= Curriculum Council for Wales =

Defunct Welsh education statutory body

The Curriculum Council for Wales (CCW) was a statutory body for education that was established in Wales in August 1988 under the Education Reform Act 1988.

The CCW was replaced in 1994 by the Curriculum and Assessment Authority for Wales, which in 1997 was itself superseded by the Qualifications, Curriculum and Assessment Authority for Wales.

== Functions ==
The CCW was responsible for all aspects of the National Curriculum in Wales, covering age ranges from under-fives up to 16–19 years.

The CCW's functions were to advise the Secretary of State for Wales on all matters relating to the National Curriculum for Wales; to publish and disseminate information on curriculum matters to schools and other interested parties; and to advise and assist the Secretary of State in any programme of research into the national curriculum.

== History ==
Before 1988, curriculum matters in Wales were dealt with by specific Welsh sub-committees of the School Curriculum Development Committee, and by the Secondary Examinations Council. The CCW was financed by grant-in-aid provided by the Welsh Office.

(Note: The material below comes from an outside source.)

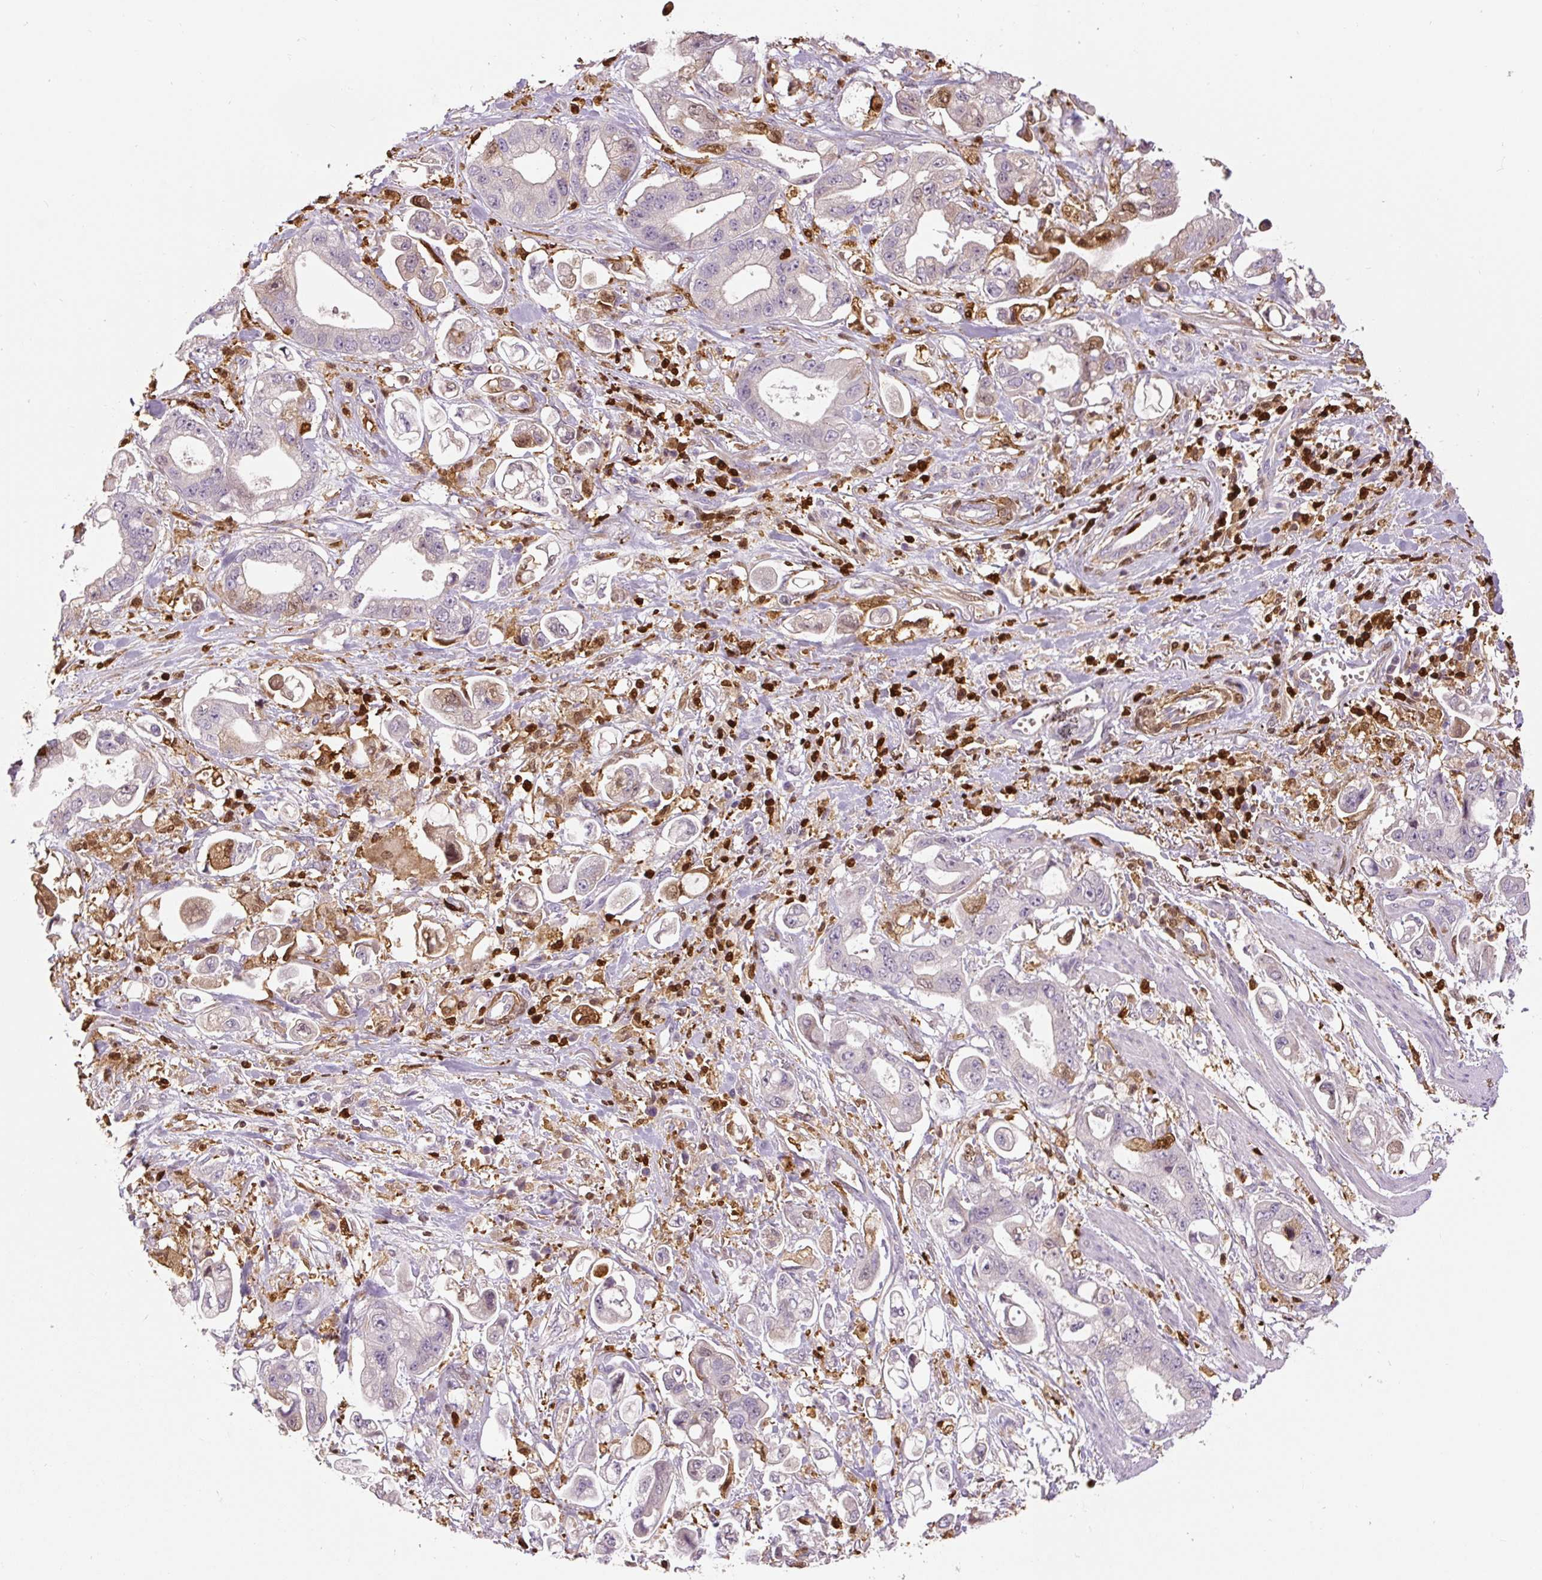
{"staining": {"intensity": "moderate", "quantity": "<25%", "location": "cytoplasmic/membranous"}, "tissue": "stomach cancer", "cell_type": "Tumor cells", "image_type": "cancer", "snomed": [{"axis": "morphology", "description": "Adenocarcinoma, NOS"}, {"axis": "topography", "description": "Stomach"}], "caption": "Immunohistochemical staining of stomach adenocarcinoma exhibits moderate cytoplasmic/membranous protein positivity in approximately <25% of tumor cells.", "gene": "S100A4", "patient": {"sex": "male", "age": 62}}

In April 1994, under the Education Act 1993, CCW became the Awdurdod Cwricwlwm ac Asesu Cymru (Curriculum and Assessment Authority for Wales). The Authority inherited all the CCW functions. .In addition, it also became responsible for ensuring quality of the general and vocational qualifications, and to support the teaching of Welsh language and other subjects through the medium of Welsh. Responsibility for the teaching of other subjects passed to the Authority in 1995.

== Current authority ==
In 1997, the Curriculum and Assessment Authority for Wales was taken over by the Qualifications, Curriculum and Assessment Authority for Wales. Set up under the Education Act 1997, the new authority took over responsibility for the accreditation of all vocational qualifications in Wales except for National Vocational Qualifications (NVQs). This function was shared with the Qualifications and Curriculum Authority, which reserved the right to make formal accreditation of NVQs.